# TASK GOAL:
Work through the records that follow and return each line containing the word "anuncios".

# STUDY MATERIAL:
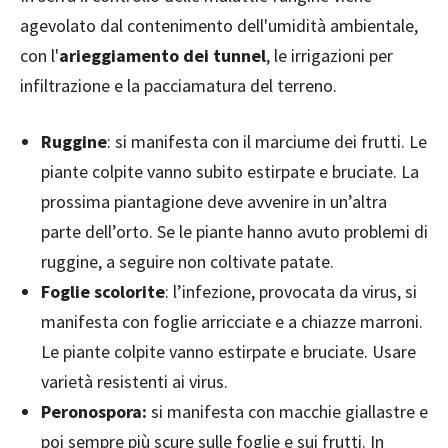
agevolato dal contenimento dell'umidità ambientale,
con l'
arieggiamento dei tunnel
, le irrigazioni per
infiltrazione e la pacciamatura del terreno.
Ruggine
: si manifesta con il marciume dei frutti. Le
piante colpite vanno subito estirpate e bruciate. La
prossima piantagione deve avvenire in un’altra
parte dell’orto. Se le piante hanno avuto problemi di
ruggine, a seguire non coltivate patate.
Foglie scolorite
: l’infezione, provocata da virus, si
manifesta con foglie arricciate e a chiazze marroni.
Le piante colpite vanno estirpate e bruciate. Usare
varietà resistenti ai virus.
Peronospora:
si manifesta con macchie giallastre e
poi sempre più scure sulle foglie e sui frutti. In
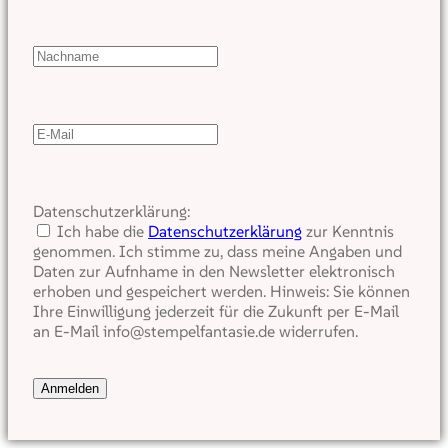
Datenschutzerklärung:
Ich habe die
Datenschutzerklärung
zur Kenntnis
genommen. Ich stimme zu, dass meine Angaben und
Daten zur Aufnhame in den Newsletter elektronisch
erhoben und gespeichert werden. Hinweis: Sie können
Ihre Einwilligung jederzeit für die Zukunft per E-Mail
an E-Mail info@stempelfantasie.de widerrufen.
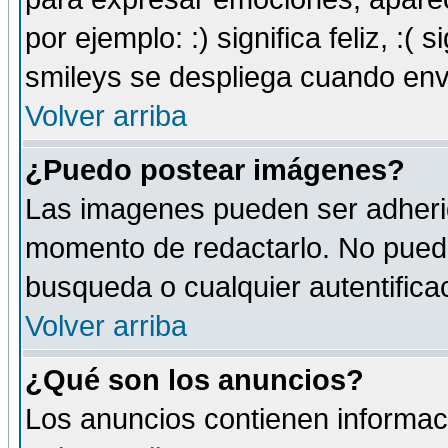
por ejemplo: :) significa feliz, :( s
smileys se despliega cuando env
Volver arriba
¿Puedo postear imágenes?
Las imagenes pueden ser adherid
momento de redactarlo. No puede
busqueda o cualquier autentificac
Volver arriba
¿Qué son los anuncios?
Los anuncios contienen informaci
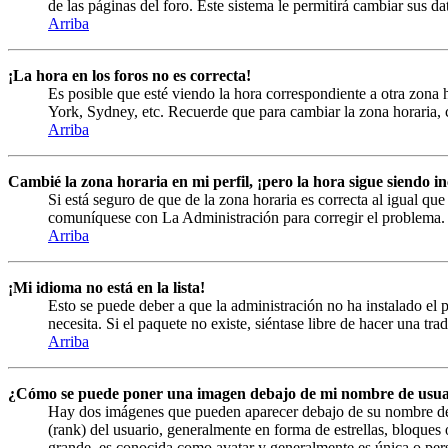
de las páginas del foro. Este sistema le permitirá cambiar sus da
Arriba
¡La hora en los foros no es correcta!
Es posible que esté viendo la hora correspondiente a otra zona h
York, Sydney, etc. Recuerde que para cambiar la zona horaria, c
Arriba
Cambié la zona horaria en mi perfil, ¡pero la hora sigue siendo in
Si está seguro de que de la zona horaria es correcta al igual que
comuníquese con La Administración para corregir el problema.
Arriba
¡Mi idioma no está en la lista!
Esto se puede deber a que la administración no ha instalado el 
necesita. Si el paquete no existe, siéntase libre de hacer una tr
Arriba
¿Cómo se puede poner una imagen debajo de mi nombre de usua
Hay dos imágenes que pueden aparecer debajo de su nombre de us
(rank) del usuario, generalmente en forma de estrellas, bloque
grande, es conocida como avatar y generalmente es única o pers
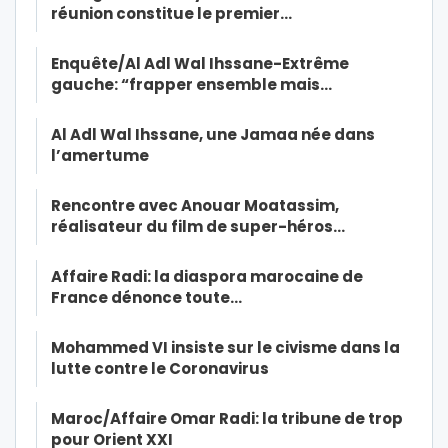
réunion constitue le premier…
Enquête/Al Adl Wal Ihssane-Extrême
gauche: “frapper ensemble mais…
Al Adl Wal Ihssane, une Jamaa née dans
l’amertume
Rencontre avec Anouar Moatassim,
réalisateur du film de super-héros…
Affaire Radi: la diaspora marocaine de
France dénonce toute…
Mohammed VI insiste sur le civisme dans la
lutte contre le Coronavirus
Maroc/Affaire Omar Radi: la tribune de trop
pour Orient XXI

--

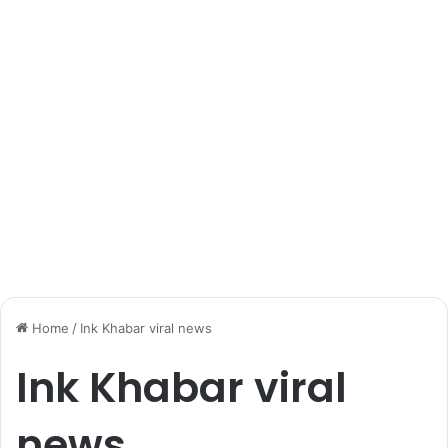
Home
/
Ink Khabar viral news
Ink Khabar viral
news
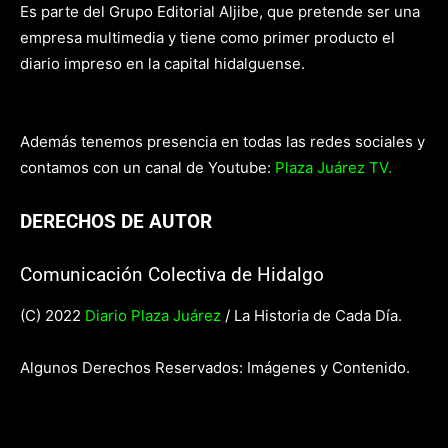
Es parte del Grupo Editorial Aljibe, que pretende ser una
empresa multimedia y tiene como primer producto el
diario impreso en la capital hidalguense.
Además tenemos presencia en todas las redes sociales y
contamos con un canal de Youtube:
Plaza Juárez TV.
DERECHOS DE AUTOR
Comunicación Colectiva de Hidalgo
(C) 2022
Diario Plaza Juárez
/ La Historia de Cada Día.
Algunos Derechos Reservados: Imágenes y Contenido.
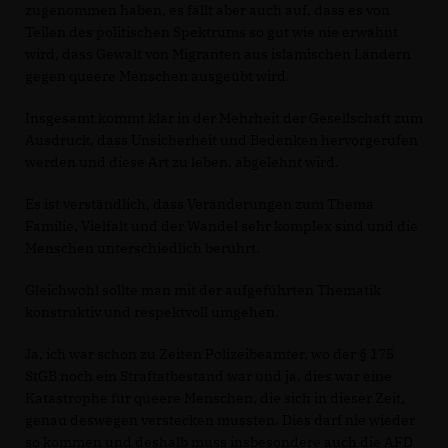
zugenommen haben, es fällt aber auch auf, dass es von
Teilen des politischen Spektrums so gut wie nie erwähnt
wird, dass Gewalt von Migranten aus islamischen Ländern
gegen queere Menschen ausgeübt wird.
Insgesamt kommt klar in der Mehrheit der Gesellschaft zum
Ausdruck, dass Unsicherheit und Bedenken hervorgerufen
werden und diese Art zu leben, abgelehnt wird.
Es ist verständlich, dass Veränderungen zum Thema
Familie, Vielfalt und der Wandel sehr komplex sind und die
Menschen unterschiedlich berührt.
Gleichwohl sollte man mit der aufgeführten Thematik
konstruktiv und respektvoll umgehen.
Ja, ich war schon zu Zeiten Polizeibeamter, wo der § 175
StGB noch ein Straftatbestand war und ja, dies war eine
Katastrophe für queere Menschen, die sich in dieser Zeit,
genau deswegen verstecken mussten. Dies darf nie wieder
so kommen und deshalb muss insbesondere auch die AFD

# EXPECTED OUTPUT:
¿Qué son los anuncios?
Los anuncios contienen informaci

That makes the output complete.